* Aim of the exercise
All of the data below should be set down again verbatim, without any images.

* Information provided
———

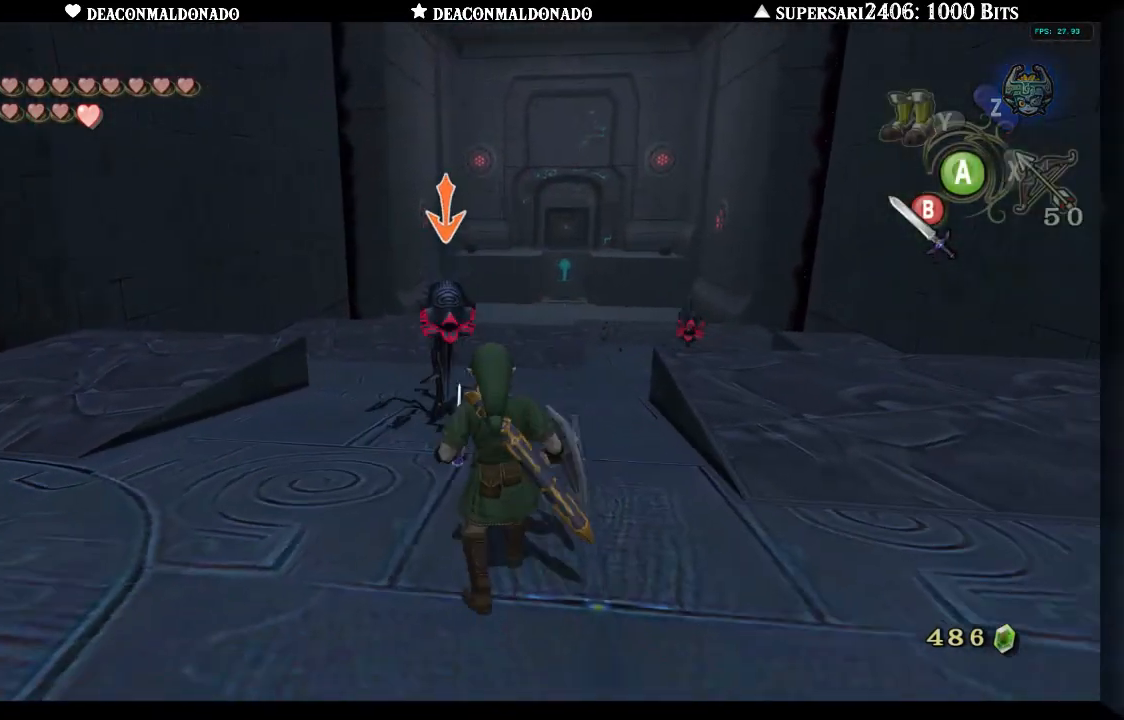
{"dt_ms": 500, "buttons": ["L1"], "left_stick": "up", "right_stick": "center", "events": [[67, "B", "down"], [150, "B", "up"]]}
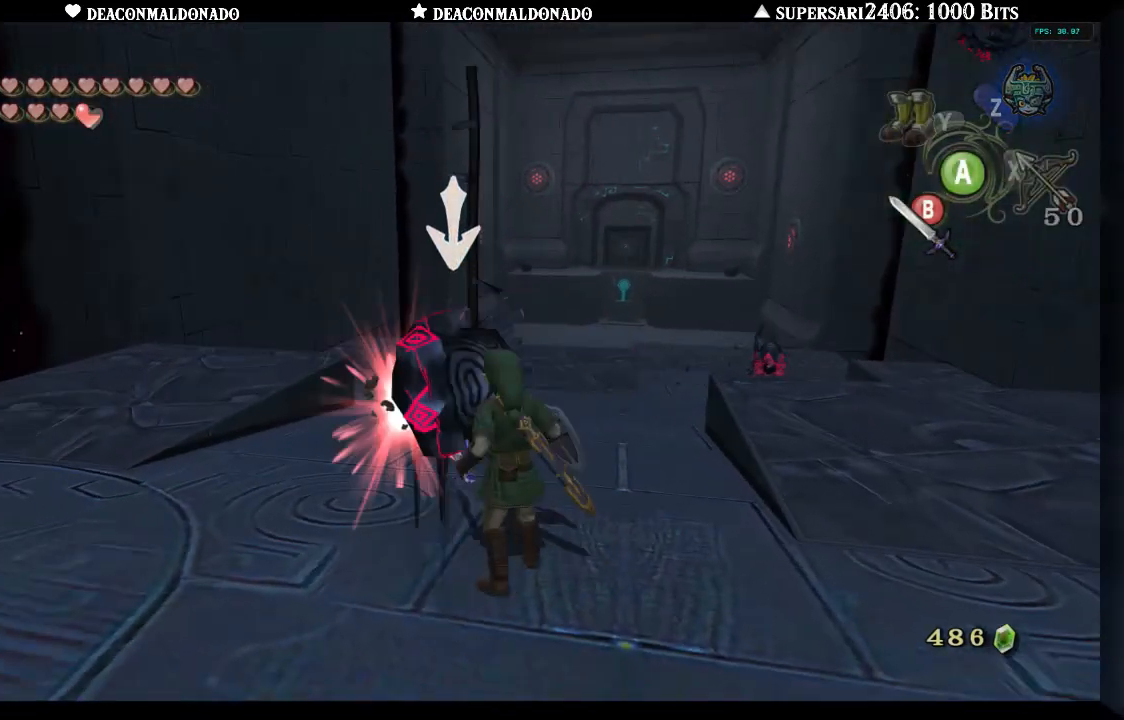
{"dt_ms": 500, "buttons": ["L1"], "left_stick": "up", "right_stick": "center", "events": []}
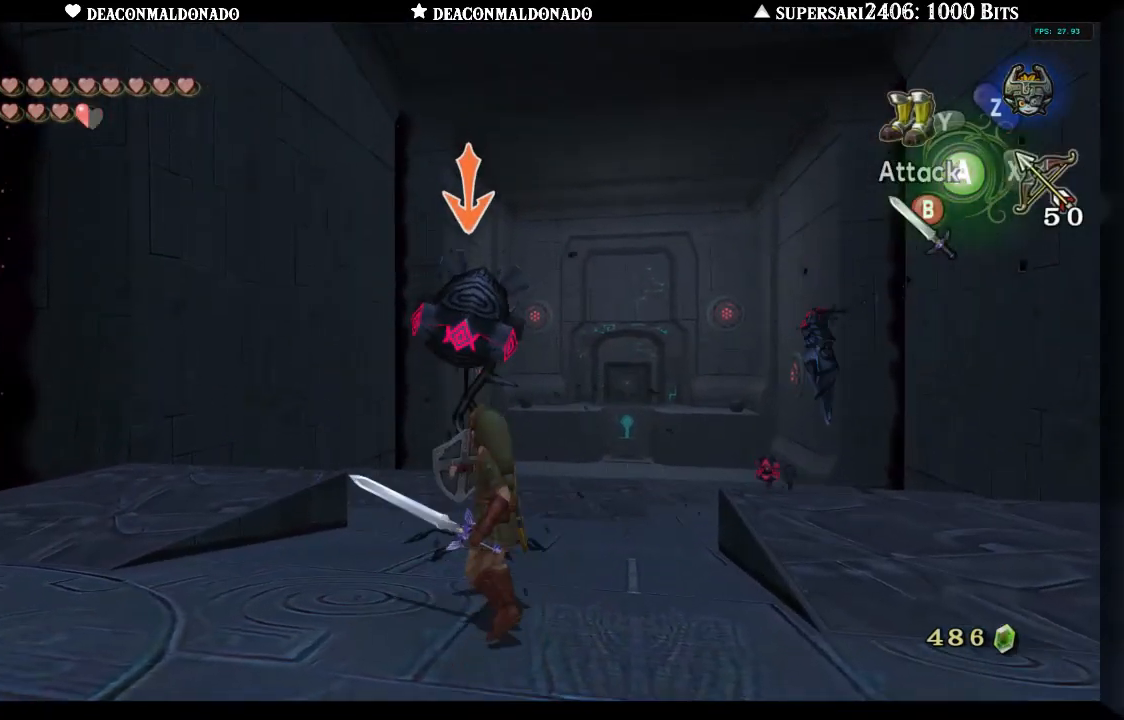
{"dt_ms": 500, "buttons": ["L1"], "left_stick": "up", "right_stick": "center", "events": [[17, "B", "down"], [100, "B", "up"]]}
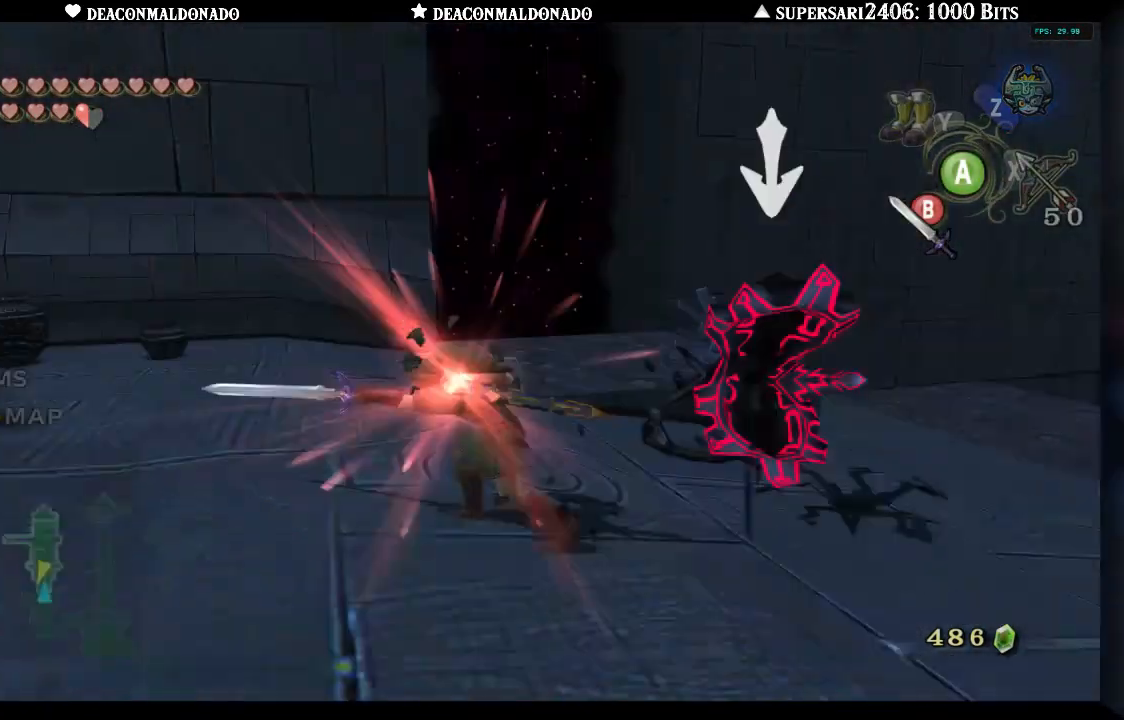
{"dt_ms": 500, "buttons": ["L1"], "left_stick": "down-right", "right_stick": "center", "events": [[83, "L1", "up"], [317, "right_stick", "right"], [333, "left_stick", "right"], [400, "left_stick", "down-right"], [483, "right_stick", "center"], [500, "L1", "down"]]}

———

* Output of the exercise
{"dt_ms": 500, "buttons": ["L1"], "left_stick": "up", "right_stick": "center", "events": [[67, "B", "down"], [150, "B", "up"]]}
{"dt_ms": 500, "buttons": ["L1"], "left_stick": "up", "right_stick": "center", "events": []}
{"dt_ms": 500, "buttons": ["L1"], "left_stick": "up", "right_stick": "center", "events": [[17, "B", "down"], [100, "B", "up"]]}
{"dt_ms": 500, "buttons": ["L1"], "left_stick": "down-right", "right_stick": "center", "events": [[83, "L1", "up"], [317, "right_stick", "right"], [333, "left_stick", "right"], [400, "left_stick", "down-right"], [483, "right_stick", "center"], [500, "L1", "down"]]}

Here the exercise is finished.